TASK INSTRUCTIONS -> Extend the interview below about the gender-focused data study with the Dominican Republic's National Statistics Office, picking up after its last sentence.

We could say that we comprise an interdisciplinary team with varied skills and mentalities, which are complementary and constantly questioning. Likewise, it is a joint effort with the National Statistics Office (ONE) of the Dominican Republic, coordinated by Yanelkis Fernández and Marcia Contreras, and made up of technical and professional personnel not only from the ONE but from different ministries of the Dominican Republic.
How does this study fit into the national strategy of the Dominican Republic?
The Dominican Republic has made several achievements in regulatory frameworks for gender equality in recent years, among which of particular note the coverage and recognition of women’s labour rights in the Constitution and the Labour Code with the ratification of the conventions of ILO, the General Education Law 66-97 and the Ten-Year Education Plan with the inclusion of human rights in non-discrimination, as well as decree 164-13 of MSMEs in which the Registry of State providers has been updated prioritising companies owned or with >50% female shareholding.
This study itself intersects the National Development Strategy (END), the National Plan for Gender Equality and Equity 2020-2030 (PLANEG III) and Government Priorities 2020-2024 towards digital transformation.
What stage of the study are you at and what are the next steps?
As short-term results, we seek to provide a framework for survey and data analysis, strategies for cycles and data hygiene, and to increase national technical capacities not only in calculation but in carrying out gender-sensitive surveys and calculations for upcoming public polling exercises.
At the end of the study we seek not only to publish it, but also to take a first step towards the harmonisation and interrelation of the databases provided, as well as the continuation and improvement of this research-action by the technical and scientific community.
At this time, we are in the pre-diagnosis stage, which we will present in a webinar organised by the ONE and the National Statistics School (ENE) on 9 March. This webinar, aimed at technical and professional personnel from the Dominican Republic and other Latin American countries, seeks to take a first step in raising awareness, as well as, based on the pre-diagnosis, to present the methodology of the logical framework of data analysis developed, the result of the pre-diagnosis of both the surveys and the databases.

ENTRIES PROVIDED ->
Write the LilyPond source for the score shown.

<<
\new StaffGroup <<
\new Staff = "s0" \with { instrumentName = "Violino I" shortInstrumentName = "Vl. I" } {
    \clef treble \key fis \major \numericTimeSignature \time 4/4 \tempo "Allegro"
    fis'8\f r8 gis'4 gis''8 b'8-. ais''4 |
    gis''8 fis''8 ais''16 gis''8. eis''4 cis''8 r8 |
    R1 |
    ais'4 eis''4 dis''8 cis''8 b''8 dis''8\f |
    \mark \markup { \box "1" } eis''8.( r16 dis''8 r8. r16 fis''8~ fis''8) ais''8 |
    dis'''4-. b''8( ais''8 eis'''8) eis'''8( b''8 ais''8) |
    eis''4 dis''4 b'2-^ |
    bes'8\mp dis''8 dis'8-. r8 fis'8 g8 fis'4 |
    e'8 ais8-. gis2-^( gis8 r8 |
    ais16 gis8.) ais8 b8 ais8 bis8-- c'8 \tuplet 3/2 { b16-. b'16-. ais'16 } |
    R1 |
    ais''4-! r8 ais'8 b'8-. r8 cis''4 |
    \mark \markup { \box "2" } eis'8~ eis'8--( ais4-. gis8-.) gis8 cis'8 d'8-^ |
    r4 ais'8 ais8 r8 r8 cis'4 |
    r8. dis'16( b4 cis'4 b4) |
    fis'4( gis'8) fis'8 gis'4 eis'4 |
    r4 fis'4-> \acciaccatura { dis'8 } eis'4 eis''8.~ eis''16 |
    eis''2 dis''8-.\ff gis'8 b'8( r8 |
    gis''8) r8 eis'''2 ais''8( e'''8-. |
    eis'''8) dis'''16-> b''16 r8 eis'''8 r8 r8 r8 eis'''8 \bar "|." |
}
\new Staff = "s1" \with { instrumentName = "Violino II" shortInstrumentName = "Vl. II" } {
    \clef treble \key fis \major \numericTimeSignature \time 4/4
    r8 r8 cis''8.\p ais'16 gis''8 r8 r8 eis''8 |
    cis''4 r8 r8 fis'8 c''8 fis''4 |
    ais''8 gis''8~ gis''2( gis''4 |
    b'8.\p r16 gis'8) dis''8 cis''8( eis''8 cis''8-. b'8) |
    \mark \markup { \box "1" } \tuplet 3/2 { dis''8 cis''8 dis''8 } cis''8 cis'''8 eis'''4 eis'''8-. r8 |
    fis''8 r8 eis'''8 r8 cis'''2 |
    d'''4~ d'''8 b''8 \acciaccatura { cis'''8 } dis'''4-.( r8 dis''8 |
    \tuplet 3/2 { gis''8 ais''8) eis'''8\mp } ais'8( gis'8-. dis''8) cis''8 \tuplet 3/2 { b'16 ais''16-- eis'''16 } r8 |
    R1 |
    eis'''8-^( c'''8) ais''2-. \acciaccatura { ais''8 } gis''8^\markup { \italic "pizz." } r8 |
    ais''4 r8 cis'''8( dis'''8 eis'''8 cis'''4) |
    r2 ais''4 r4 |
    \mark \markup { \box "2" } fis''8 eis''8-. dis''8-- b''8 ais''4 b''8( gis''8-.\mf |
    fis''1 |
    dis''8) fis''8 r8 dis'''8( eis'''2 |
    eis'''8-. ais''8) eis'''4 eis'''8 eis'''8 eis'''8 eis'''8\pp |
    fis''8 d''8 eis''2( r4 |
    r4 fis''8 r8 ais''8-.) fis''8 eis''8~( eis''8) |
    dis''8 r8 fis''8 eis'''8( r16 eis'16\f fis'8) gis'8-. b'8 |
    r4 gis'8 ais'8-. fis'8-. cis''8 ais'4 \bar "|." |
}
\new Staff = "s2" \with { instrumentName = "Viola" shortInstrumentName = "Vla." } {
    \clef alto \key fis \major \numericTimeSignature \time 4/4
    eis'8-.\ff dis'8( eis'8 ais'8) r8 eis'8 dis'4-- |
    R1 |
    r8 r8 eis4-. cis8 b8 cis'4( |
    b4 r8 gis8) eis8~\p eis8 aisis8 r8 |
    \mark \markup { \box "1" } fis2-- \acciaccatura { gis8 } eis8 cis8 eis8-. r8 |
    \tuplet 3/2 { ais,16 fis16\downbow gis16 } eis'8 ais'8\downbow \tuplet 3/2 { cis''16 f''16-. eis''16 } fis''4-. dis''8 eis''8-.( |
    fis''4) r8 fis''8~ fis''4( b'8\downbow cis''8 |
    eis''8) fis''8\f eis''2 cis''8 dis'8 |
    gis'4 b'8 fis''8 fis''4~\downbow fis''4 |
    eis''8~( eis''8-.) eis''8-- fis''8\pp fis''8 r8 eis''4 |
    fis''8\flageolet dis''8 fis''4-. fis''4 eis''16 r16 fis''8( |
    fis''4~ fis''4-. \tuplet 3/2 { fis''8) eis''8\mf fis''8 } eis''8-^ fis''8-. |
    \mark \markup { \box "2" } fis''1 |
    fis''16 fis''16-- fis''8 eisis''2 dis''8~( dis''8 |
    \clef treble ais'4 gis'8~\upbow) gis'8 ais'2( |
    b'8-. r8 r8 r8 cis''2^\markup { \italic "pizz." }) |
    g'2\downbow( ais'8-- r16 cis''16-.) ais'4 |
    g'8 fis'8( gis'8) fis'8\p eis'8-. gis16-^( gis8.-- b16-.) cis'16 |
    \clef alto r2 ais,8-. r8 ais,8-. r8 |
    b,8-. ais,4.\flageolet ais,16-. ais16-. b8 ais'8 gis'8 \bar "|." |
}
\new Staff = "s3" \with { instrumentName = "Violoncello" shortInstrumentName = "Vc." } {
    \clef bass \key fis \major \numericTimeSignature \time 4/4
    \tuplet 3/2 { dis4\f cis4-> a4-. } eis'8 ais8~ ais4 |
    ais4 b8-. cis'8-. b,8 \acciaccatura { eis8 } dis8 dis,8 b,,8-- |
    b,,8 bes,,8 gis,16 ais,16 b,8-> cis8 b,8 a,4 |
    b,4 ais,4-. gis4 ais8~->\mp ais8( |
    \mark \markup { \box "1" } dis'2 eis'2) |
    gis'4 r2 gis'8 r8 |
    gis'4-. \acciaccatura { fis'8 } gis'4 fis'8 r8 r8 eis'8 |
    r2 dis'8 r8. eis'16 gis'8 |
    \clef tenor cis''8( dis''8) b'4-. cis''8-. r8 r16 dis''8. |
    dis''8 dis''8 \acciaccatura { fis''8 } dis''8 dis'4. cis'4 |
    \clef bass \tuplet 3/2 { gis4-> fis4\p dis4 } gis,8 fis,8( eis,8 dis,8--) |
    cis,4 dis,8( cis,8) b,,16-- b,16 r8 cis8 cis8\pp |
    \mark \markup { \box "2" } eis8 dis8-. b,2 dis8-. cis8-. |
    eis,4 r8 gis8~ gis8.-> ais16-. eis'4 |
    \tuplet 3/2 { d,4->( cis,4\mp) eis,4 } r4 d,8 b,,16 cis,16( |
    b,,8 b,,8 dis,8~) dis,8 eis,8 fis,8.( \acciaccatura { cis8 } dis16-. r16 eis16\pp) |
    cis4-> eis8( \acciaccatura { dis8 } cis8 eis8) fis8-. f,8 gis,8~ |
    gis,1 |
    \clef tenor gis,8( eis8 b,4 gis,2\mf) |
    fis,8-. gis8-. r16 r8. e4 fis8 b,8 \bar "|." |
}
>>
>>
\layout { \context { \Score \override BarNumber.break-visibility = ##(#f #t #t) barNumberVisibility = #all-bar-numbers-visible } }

REPLY TO THE TASK ->
As a next step, we will move on to the diagnosis, which will include the pilot of the analyses, the completion of a matrix of public policies —as well as the completion of the pilot database— and the results of the diagnosis. With this, we seek not only to provide recommendations and the development of indicators, but also a visualisation of such data.
Finally, we plan to carry out technical training in April envisaged as being on a personal attendance basis in the Dominican Republic, coordinated by ENE, aimed at technical personnel and developed by the project team based on the results and recommendations of the study. Our goal is that this training contributes to the replicability and improvement of the exercise.
Interview conducted by Marisol Dextre Polo, consultant for the EUROsociAL+ Programme, Gender Equality Policies Area
 For more information, in END, see: axis 3 Sustainable, Integrative and Competitive Economy; general objective 3.3. Competitiveness and innovation in an environment favourable to cooperation and social responsibility; the specific objective 3.3.4 “Strengthen the national system of science, technology and innovation to respond to the economic, social and cultural demands of the nation and promote insertion in the society and economy of knowledge.
 (PLANEG III): National Theme VII. Digital technologies for women’s autonomy.
 General Objective 1. Ensuring social inclusion: Connect the unconnected to close digital gaps, General Objective 2. Developing capacities: Ensure the development of knowledge and skills to have a prepared workforce, digitally empowered citizens and the social appropriation of technologies in the population.